REQUIREMENT => All of these records need to be duplicated exactly.

EXTRACTED ENTRIES =>

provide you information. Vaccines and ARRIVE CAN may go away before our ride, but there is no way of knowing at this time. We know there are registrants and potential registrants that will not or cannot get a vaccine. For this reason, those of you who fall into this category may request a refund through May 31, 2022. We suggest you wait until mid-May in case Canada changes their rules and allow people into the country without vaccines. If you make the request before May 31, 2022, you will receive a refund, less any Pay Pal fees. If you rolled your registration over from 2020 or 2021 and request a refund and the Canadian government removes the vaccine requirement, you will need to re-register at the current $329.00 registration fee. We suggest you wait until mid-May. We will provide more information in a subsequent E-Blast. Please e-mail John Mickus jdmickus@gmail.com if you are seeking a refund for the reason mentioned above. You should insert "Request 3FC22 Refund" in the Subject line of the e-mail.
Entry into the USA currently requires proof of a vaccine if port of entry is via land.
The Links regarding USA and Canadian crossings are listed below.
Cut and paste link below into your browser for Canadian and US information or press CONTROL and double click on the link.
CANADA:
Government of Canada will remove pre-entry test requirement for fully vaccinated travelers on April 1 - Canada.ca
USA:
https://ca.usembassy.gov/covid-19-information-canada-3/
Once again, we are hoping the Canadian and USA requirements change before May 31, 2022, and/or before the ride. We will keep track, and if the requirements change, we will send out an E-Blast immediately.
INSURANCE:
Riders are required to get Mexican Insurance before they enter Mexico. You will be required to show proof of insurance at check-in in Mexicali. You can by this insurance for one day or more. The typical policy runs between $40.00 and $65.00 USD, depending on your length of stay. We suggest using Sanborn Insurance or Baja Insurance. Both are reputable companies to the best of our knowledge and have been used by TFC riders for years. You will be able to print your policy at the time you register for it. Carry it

ANSWER TO THIS PROBLEM =>
provide you information. Vaccines and ARRIVE CAN may go away before our ride, but there is no way of knowing at this time. We know there are registrants and potential registrants that will not or cannot get a vaccine. For this reason, those of you who fall into this category may request a refund through May 31, 2022. We suggest you wait until mid-May in case Canada changes their rules and allow people into the country without vaccines. If you make the request before May 31, 2022, you will receive a refund, less any Pay Pal fees. If you rolled your registration over from 2020 or 2021 and request a refund and the Canadian government removes the vaccine requirement, you will need to re-register at the current $329.00 registration fee. We suggest you wait until mid-May. We will provide more information in a subsequent E-Blast. Please e-mail John Mickus jdmickus@gmail.com if you are seeking a refund for the reason mentioned above. You should insert "Request 3FC22 Refund" in the Subject line of the e-mail.
Entry into the USA currently requires proof of a vaccine if port of entry is via land.
The Links regarding USA and Canadian crossings are listed below.
Cut and paste link below into your browser for Canadian and US information or press CONTROL and double click on the link.
CANADA:
Government of Canada will remove pre-entry test requirement for fully vaccinated travelers on April 1 - Canada.ca
USA:
https://ca.usembassy.gov/covid-19-information-canada-3/
Once again, we are hoping the Canadian and USA requirements change before May 31, 2022, and/or before the ride. We will keep track, and if the requirements change, we will send out an E-Blast immediately.
INSURANCE:
Riders are required to get Mexican Insurance before they enter Mexico. You will be required to show proof of insurance at check-in in Mexicali. You can by this insurance for one day or more. The typical policy runs between $40.00 and $65.00 USD, depending on your length of stay. We suggest using Sanborn Insurance or Baja Insurance. Both are reputable companies to the best of our knowledge and have been used by TFC riders for years. You will be able to print your policy at the time you register for it. Carry it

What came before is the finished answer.